The Museum of Palestinian People’s gallery features a historical dress called a thobe. Its fabric and creation tells a longer story of Palestinians’ ongoing struggle. / Photo by Aanika Sawhney

With a following of 17 million on YouTube and 4.3 million on Instagram, where her bio reads “For every child, always,” Ms. Rachel raises the message at Glamour’s Women of the Year award ceremony in an upcycled dress detailed specifically with children’s drawings from Gaza.

Children’s educator Rachel Griffin-Accurso was honored as one of Glamour’s Women of the Year for her empathy-led videos and teachings last week on Nov. 4 in New York City. Recently, her social media has become an unwavering platform for her advocacy against the inhumane conditions that children and the Palestinian people have endured through the genocide. 

“When I see children suffering anywhere, I just think about, ‘What if that was my child?’ I put myself in people’s shoes, and I just do what I would want another person to do for me,” Ms. Rachel told Glamour. “Children should have human rights, and children do have human rights.”

Artwork from nine Gazan youth were embroidered onto the folded capelet of her off-the-shoulder dress and on the back of its train. Their woven sentiments were brought to life, as she walked the red carpet and held the photos of the artists in a celebration of their creativity and strength. The drawings featured universal messages of hope and peace with symbols like doves, nature, and distinct Palestinian representations of resilience through watermelons. 

She further spotlighted their experiences in a series of posts wearing the dress, tagging the children’s profiles, many of whom use their art to fundraise for their families. 

“I want to tell you more about the children who made this amazing artwork. I can’t convey enough that they are just like your children,” she wrote Nov. 6 on Instagram.  

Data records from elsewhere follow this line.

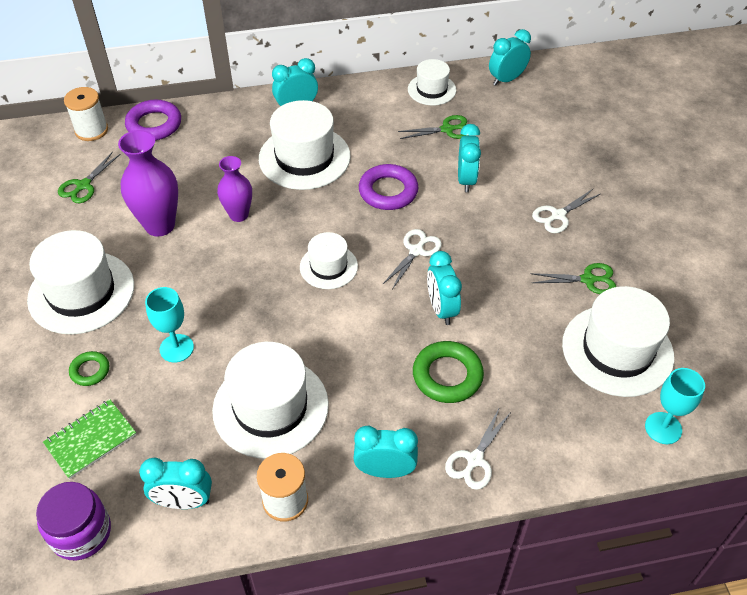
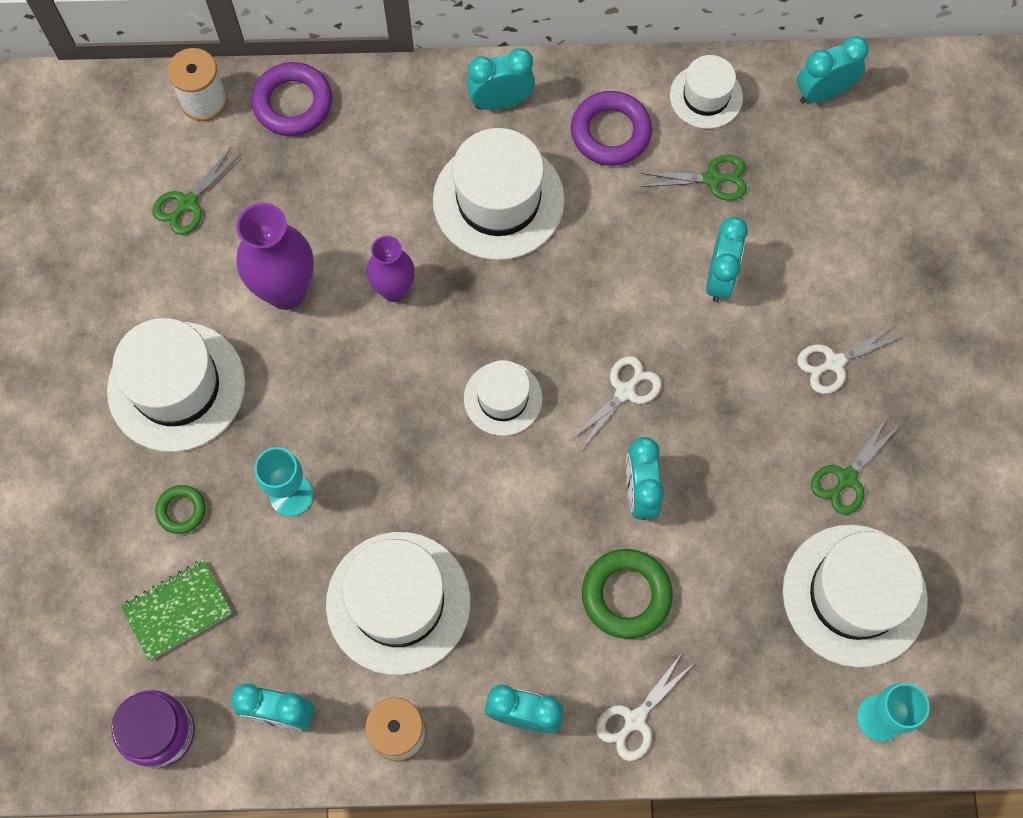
camera: 10 degrees right, 20 degrees up
(388, 191) = (606, 281): purple ring -> purple ring (610, 132)
(588, 280) = (846, 478): green scissors -> green scissors turned 120 degrees clockwise

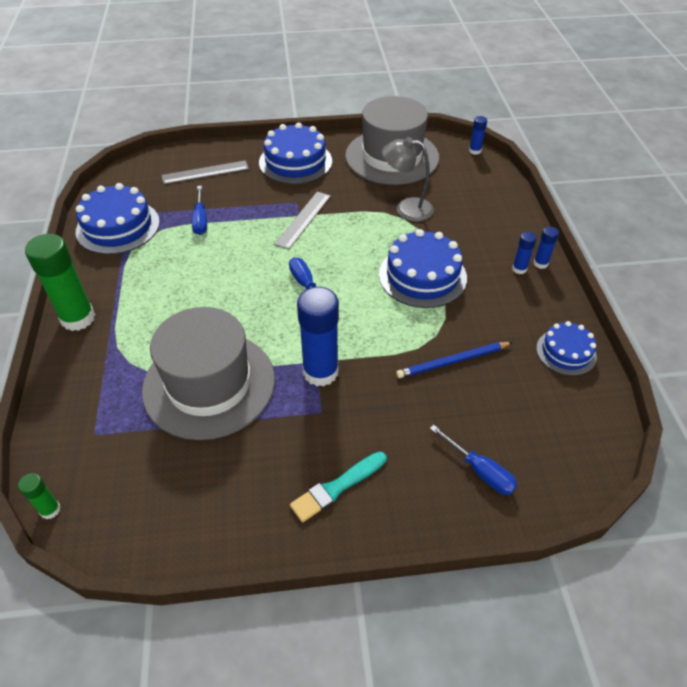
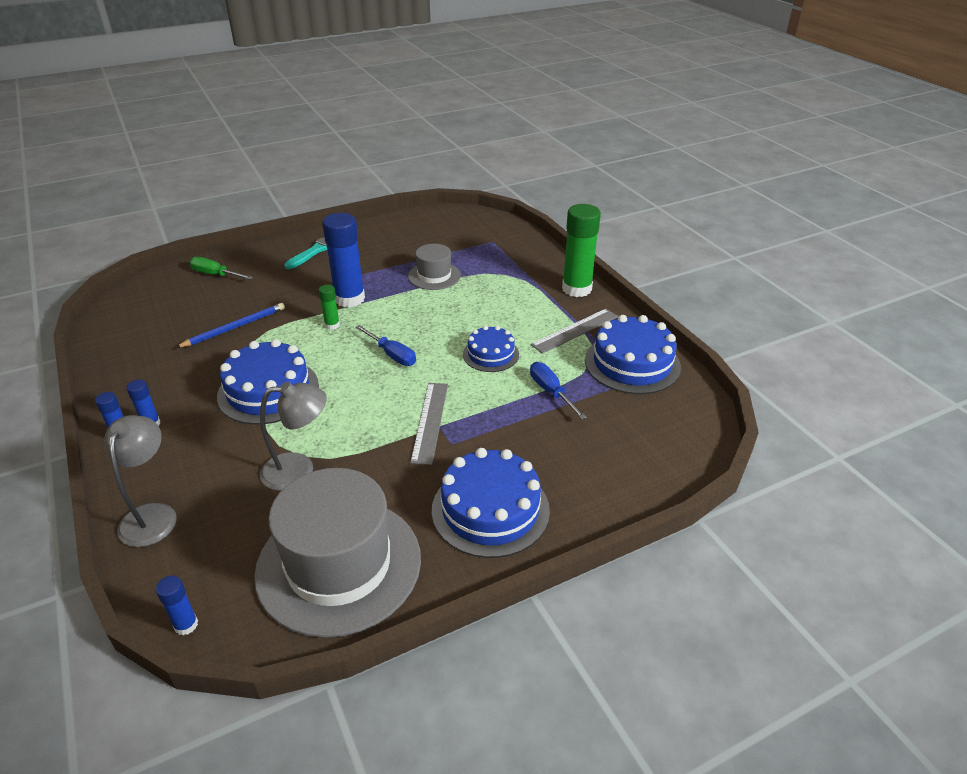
camera: 160 degrees right, 10 degrees down
(50, 509) = (486, 214): green glue stick -> green glue stick (332, 325)
(205, 172) = (604, 456): grey ruler -> grey ruler (575, 330)
(209, 384) = (434, 276): grey hat -> grey hat, size x0.50
(480, 471) = (215, 275): blue screwdriver -> green screwdriver
(503, 204) = (152, 515): none -> grey lamp
(566, 352) = (123, 355): blue cake -> blue cake (491, 354)

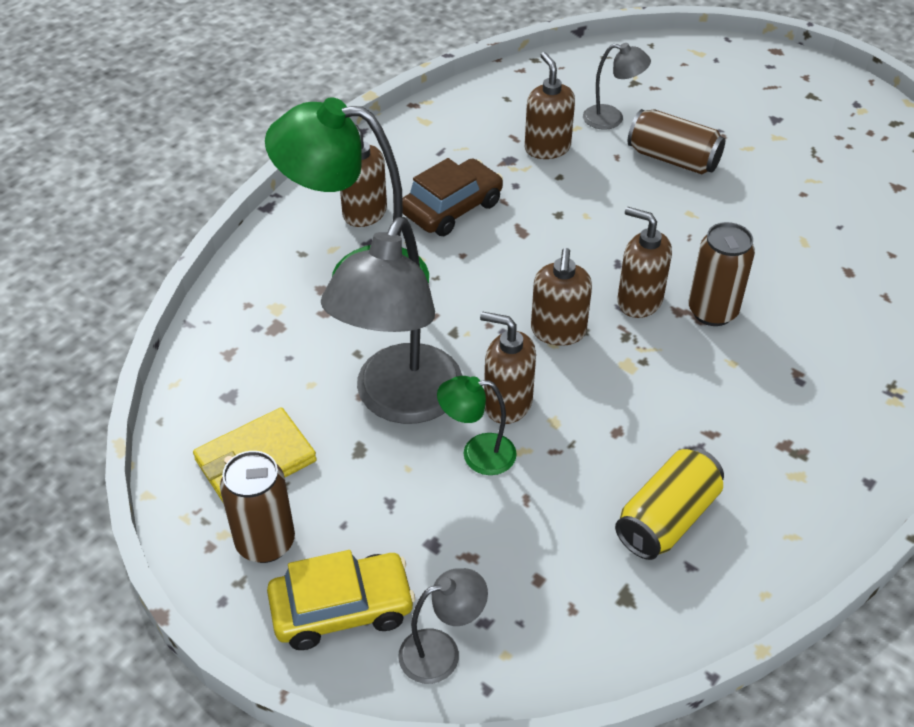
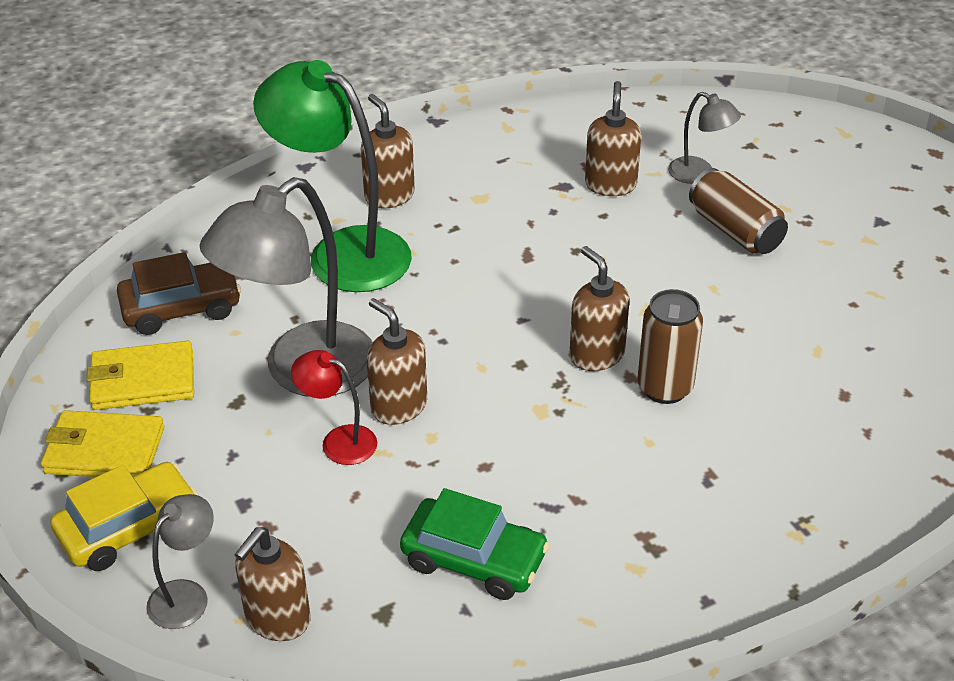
camera: 25 degrees right, 5 degrees down
(265, 542) = (104, 450): brown can -> yellow wallet
(342, 608) = (129, 527): yellow car -> yellow car turned 45 degrees counterclockwise
(441, 651) = (186, 595): grey lamp -> grey lamp turned 60 degrees counterclockwise
(452, 208) = (474, 215): brown car -> brown car (181, 308)
(477, 454) = (339, 441): green lamp -> red lamp
(558, 331) = (495, 358): brown soap dispenser -> brown soap dispenser (277, 619)
(666, 518) = (474, 559): yellow can -> green car

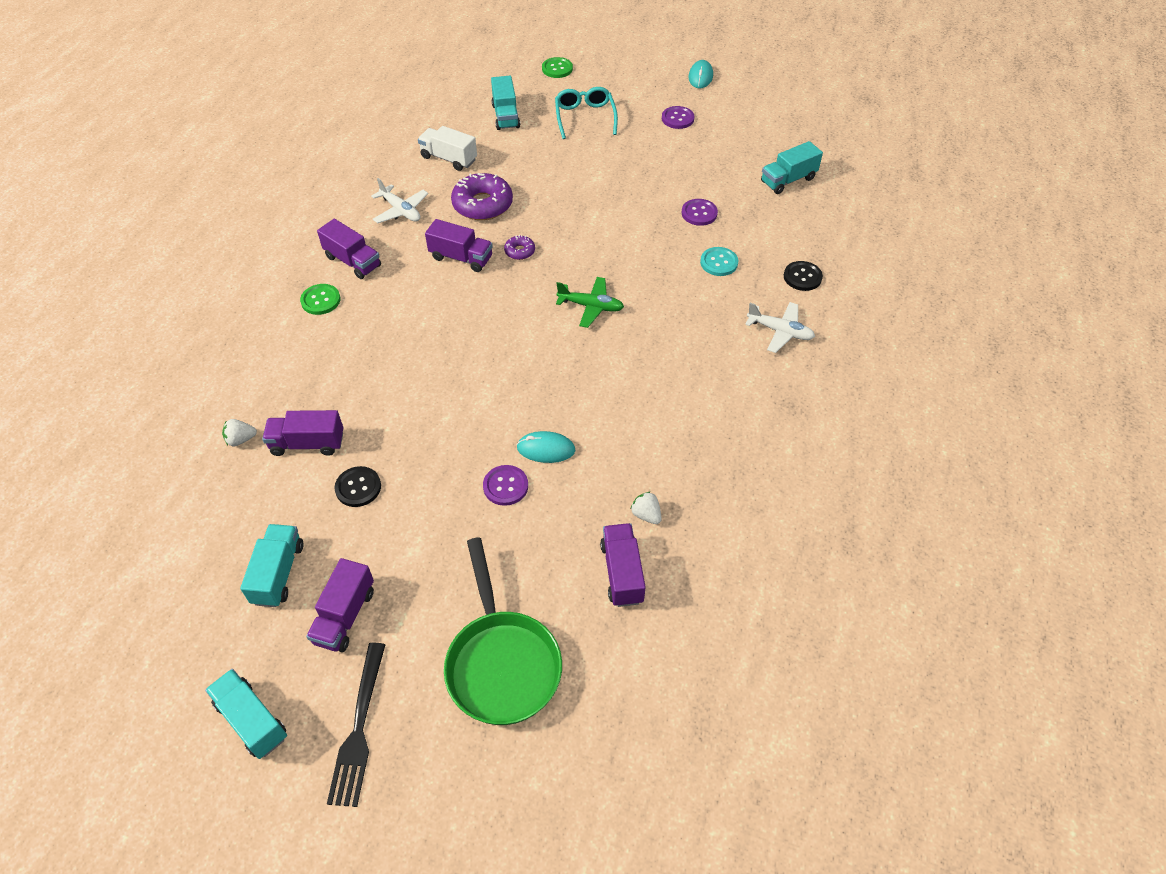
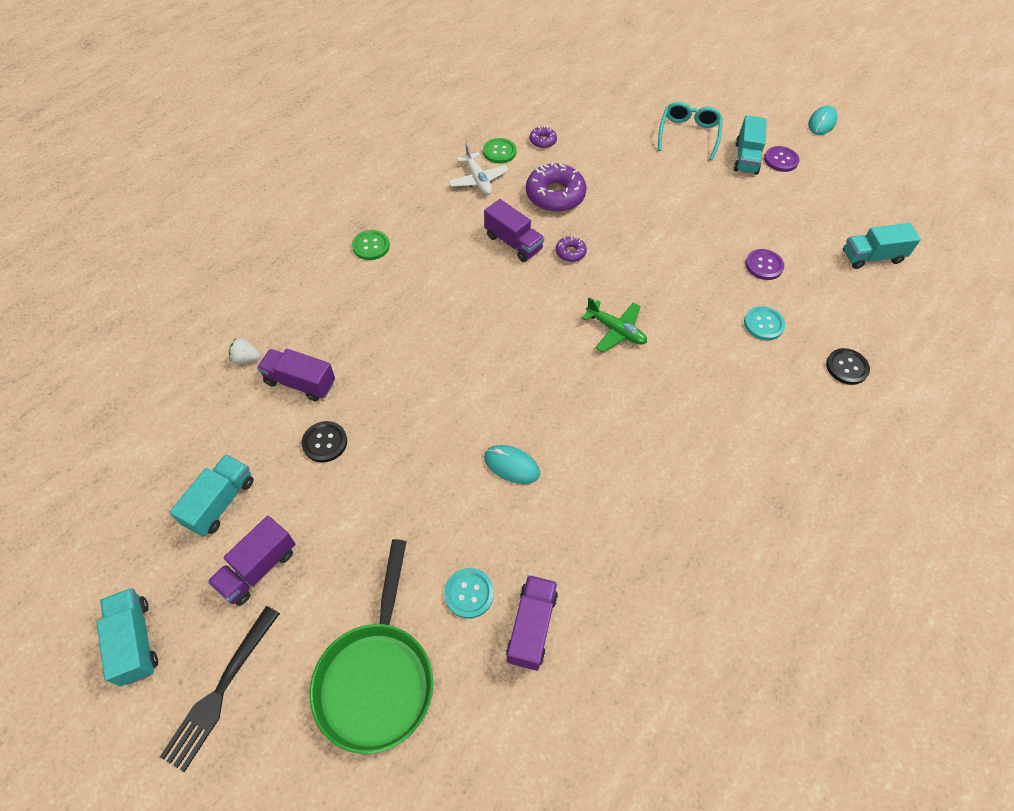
camera: 20 degrees right, 5 degrees up
(353, 261) = (415, 217): purple truck -> none
(449, 158) = (543, 141): white truck -> purple donut
(505, 116) = (613, 113): turquoise truck -> turquoise truck (746, 158)
(505, 486) = (457, 490): purple button -> none
(554, 566) = (469, 593): none -> turquoise button
(557, 69) = (681, 79): green button -> green button (499, 152)
(646, 515) = (581, 572): white strawberry -> none
(780, 331) = (799, 420): white plane -> none

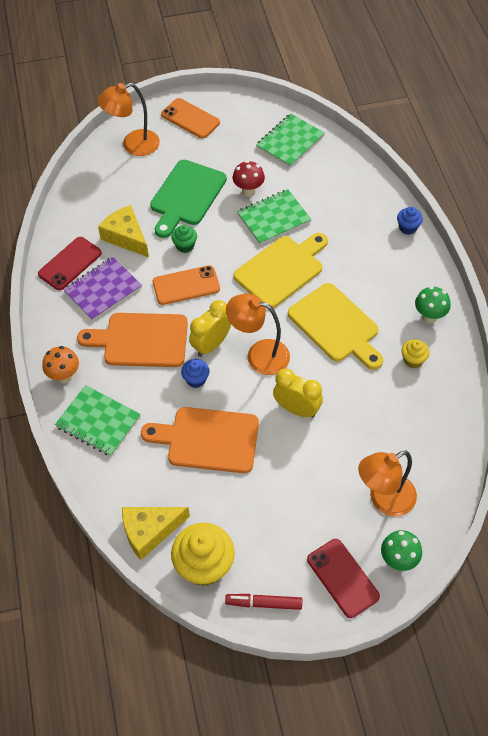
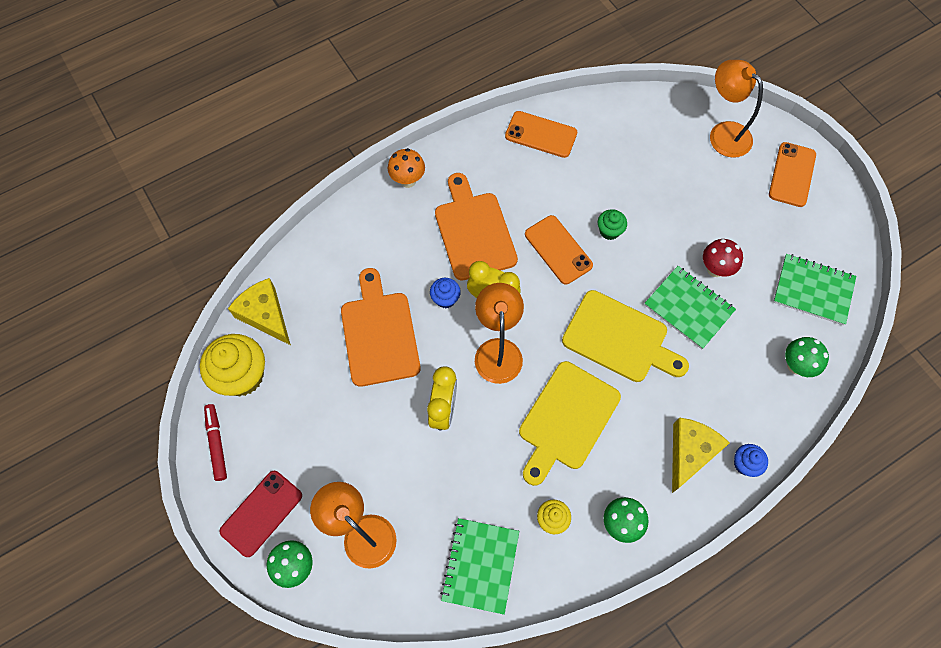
camera: 70 degrees right, 10 degrees up
(70, 263) = (541, 135): red phone -> orange phone
(98, 422) = (368, 228): green notebook -> green notebook (480, 565)
(103, 290) = (521, 175): purple notebook -> none
(126, 237) = (596, 172): yellow cheese -> yellow cheese (690, 453)
(186, 196) = (678, 209): green cutting board -> none
(344, 173) = (796, 366): none -> green mushroom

Ms. Rachel radiated from within. Piecing together her thoughtful outfit, she connected the public to the identities of Palestinians, who have been reduced in size due to mass casualties. Their art and her platform humanize the children. Ms. Rachel used the attention placed on celebrities’ dresses to ask for reflection, and I see a striking plea coming from the Gazan children’s harsh realities in conflict with their artistic dreams through her dress.  

Embroidery has historically told the story of Palestinian identity in traditional clothing. The Museum of the Palestinian People is the first museum in Washington, D.C. dedicated to Palestinian arts. The gallery features a “Map of Traditional Palestinian Dress Styles” from the Palestinian Heritage Center, highlighting the embroidery tradition called “tatreez” between mothers and daughters. 

“The stitch design would be linked to the village itself, so the people could recognize where you were from,” said Julia Pitner of the Museum of Palestinian People. “You had all of these different stitches that were specific to villages and areas in Palestine, based on the flora and fauna of the area around it, so it showed a real attachment to the land from the beginning.”

The dress on display in the gallery had a similar two-tone to Ms. Rachel’s, with black and magenta paneling. The museum description highlights the cross-stitching of upside-down flowerpots as “perhaps a playful gesture,” which could lean deeper into tragedy, representing loss of life.

This striped fabric style comes from the Gaza city, al-Majdal, which was known as the capital of weaving. Inhabitants were forcibly displaced, many unable to take their weaving looms, and the textile hub is now known as the Israeli city of Ashkelon. 

In September, Vogue Arabia highlighted Palestinian designer Yasmeen Mjalli's Nöl Collective as a preservation of the art. This textile, Majdalawi, still exists today as a reminder of heritage and resistance. 

The threads of Palestinian voices in Ms. Rachels’ dress embroidery are an unignorable call for justice. She rejects the global public and political silence on Gaza, sharing her platform to name Palestinians as human, uplifting the children like the ones she sings to online. 

Aanika Sawhney is in Washington, D.C., reporting for the Medill News Service, covering Immigration and Demographics. Her columns use her real experience and on-the-Hill observations to establish the intertwined nature of what we wear on our bodies to historical and ongoing world politics.